» Exercise text:
____

Afure Adah

Personal information
- Born: 9 September 1997 (age 28) Port Moresby, Papua New Guinea
- Height: 173 cm (5 ft 8 in)
- Weight: 57 kg (126 lb)

Sport
- Country: Papua New Guinea
- Event: Sprints
- College team: Minnesota State Mavericks

Achievements and titles
- Personal best(s): 100 Metres: 11.77s 200 Metres: 24.15s

Medal record
Women's Athletics
Representing Papua New Guinea
Pacific Games
| Gold medal – first place | 2015 Port Moresby | 4 × 400 m relay |
Pacific Mini Games
| Silver medal – second place | 2017 Port Vila | 4 × 100 m relay |
| Bronze medal – third place | 2017 Port Vila | 200 m |

= Afure Adah =

Papua New Guinean sprinter (born 1997)

Afure Adah (born 9 September 1997) is a Papua New Guinean sprinter. She competed in the women's 100 metres and 200 metres at the 2018 Commonwealth Games.

==Personal bests==
- Outdoor

| Discipline | Performance | Place | Date |
|---|---|---|---|
| 100 metres | 11.77 (+0.2) | St. Paul USA | 13 May 2017 |
| 200 metres | 24.15 (0.0) | St. Paul USA | 13 May 2017 |
| 400 meters | 56.66 | Long Beach USA | 21 April 2018 |

- Indoor

| Discipline | Performance | Place | Date |
|---|---|---|---|
| 60 metres | 7.59 NR | Mankato USA | 25 February 2017 |
| 200 metres | 24.40 NR | Birmingham, AL USA | 10 March 2017 |
| 400 metres | 56.57 | Mankato USA | 16 February 2018 |

- All information taken from IAAF profile.

____

Stored data entries
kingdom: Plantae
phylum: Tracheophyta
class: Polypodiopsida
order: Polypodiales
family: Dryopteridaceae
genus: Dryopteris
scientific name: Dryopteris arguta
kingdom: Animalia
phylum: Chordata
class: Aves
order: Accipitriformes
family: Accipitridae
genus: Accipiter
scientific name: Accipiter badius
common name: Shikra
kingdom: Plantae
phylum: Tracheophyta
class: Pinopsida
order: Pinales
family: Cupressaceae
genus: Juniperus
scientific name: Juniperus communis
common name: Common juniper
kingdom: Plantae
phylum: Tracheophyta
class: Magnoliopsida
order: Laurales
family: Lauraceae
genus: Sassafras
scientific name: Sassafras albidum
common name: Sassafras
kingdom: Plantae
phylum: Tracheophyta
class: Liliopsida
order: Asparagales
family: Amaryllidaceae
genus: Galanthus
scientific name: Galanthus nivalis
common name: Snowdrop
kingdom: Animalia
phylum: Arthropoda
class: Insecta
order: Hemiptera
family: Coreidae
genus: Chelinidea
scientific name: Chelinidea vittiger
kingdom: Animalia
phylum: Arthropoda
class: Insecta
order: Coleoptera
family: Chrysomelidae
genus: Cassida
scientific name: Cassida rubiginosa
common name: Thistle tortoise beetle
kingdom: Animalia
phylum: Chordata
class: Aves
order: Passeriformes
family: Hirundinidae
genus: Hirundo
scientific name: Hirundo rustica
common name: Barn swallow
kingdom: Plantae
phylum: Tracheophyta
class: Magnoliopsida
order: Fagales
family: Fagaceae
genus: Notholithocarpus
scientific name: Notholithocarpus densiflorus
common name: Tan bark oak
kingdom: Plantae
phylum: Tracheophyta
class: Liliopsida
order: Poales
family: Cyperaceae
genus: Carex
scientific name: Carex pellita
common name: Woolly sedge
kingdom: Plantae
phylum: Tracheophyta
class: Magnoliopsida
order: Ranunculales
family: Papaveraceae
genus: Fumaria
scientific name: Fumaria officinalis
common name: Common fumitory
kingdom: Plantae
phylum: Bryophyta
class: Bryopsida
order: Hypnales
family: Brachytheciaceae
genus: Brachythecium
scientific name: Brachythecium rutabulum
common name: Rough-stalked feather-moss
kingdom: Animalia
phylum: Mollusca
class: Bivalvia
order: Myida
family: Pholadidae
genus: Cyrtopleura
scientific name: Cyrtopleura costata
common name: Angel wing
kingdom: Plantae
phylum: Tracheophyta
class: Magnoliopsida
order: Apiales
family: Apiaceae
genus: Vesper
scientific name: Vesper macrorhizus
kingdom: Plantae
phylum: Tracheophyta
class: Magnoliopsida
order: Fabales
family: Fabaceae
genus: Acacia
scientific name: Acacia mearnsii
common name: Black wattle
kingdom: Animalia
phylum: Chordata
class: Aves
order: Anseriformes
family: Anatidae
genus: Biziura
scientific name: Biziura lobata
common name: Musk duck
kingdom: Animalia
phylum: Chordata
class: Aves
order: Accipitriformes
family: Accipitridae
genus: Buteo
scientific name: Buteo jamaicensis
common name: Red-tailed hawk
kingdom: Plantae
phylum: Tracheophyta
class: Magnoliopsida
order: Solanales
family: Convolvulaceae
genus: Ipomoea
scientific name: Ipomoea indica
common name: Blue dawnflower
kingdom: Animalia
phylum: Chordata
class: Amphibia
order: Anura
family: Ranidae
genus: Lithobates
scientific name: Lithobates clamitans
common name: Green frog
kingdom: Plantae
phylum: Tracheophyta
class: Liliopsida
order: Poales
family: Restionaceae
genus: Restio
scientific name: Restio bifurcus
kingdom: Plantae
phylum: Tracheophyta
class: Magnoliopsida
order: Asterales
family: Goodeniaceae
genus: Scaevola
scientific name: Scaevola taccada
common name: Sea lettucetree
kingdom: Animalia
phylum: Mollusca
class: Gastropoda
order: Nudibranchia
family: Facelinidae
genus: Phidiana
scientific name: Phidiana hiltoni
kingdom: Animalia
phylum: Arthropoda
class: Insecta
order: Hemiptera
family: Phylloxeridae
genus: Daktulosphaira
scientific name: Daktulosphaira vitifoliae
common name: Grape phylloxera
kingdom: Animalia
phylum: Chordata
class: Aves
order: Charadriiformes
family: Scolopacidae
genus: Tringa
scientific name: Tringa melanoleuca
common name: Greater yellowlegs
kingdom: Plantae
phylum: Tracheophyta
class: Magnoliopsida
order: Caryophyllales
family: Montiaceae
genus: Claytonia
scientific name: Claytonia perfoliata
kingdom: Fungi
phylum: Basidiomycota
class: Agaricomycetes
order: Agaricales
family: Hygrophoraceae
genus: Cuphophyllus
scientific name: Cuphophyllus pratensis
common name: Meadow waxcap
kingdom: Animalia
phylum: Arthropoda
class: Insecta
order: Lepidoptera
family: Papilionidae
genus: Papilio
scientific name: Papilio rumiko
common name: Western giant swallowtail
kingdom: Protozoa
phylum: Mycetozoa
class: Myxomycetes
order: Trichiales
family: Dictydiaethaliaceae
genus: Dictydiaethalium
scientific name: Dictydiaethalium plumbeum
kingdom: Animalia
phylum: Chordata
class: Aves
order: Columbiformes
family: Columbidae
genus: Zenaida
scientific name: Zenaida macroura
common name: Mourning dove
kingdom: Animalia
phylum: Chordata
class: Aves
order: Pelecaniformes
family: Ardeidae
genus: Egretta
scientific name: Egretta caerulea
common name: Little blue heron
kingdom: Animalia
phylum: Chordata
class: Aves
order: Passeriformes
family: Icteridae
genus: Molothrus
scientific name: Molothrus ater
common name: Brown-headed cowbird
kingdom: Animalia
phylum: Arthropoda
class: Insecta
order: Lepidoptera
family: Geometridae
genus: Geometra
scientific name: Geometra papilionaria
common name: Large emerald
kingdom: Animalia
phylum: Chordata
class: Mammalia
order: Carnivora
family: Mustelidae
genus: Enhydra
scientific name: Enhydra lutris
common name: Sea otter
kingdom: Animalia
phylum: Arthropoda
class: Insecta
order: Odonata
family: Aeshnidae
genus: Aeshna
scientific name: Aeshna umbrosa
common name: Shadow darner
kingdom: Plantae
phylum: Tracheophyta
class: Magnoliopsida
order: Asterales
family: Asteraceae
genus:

____

» Assigned task: Duplicate the part of the Afure Adah text starting at "Afure Adah (born" and ending at "2018 Commonwealth Games.". None of the stored data entries is needed for this work.

» Response:
Afure Adah (born 9 September 1997) is a Papua New Guinean sprinter. She competed in the women's 100 metres and 200 metres at the 2018 Commonwealth Games.